Data supplied Block Start

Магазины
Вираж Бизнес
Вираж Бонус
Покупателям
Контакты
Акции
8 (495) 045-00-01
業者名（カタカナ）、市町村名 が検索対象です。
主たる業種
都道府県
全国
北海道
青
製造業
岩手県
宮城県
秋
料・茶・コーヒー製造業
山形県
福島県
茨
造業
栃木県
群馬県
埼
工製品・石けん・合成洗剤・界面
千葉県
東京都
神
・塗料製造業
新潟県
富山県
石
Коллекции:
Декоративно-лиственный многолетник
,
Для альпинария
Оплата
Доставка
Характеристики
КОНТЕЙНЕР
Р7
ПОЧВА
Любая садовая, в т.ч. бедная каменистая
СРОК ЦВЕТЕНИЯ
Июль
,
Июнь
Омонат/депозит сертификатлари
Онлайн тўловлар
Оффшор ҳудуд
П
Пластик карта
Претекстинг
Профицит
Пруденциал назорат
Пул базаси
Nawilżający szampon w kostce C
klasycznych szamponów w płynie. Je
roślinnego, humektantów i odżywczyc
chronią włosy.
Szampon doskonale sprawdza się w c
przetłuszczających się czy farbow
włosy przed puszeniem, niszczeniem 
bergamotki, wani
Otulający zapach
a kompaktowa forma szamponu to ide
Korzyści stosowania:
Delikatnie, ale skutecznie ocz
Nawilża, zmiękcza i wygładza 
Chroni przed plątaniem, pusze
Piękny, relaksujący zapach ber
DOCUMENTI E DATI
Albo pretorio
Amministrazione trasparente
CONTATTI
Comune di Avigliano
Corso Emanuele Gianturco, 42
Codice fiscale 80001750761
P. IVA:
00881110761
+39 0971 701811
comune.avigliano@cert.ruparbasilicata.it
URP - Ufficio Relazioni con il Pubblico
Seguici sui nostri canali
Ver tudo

Data supplied Block End

Work task - Only certain lines are wanted. Please return exactly those from the top of the data through the line with "bergamotki, wani".

Written answer -
Магазины
Вираж Бизнес
Вираж Бонус
Покупателям
Контакты
Акции
8 (495) 045-00-01
業者名（カタカナ）、市町村名 が検索対象です。
主たる業種
都道府県
全国
北海道
青
製造業
岩手県
宮城県
秋
料・茶・コーヒー製造業
山形県
福島県
茨
造業
栃木県
群馬県
埼
工製品・石けん・合成洗剤・界面
千葉県
東京都
神
・塗料製造業
新潟県
富山県
石
Коллекции:
Декоративно-лиственный многолетник
,
Для альпинария
Оплата
Доставка
Характеристики
КОНТЕЙНЕР
Р7
ПОЧВА
Любая садовая, в т.ч. бедная каменистая
СРОК ЦВЕТЕНИЯ
Июль
,
Июнь
Омонат/депозит сертификатлари
Онлайн тўловлар
Оффшор ҳудуд
П
Пластик карта
Претекстинг
Профицит
Пруденциал назорат
Пул базаси
Nawilżający szampon w kostce C
klasycznych szamponów w płynie. Je
roślinnego, humektantów i odżywczyc
chronią włosy.
Szampon doskonale sprawdza się w c
przetłuszczających się czy farbow
włosy przed puszeniem, niszczeniem 
bergamotki, wani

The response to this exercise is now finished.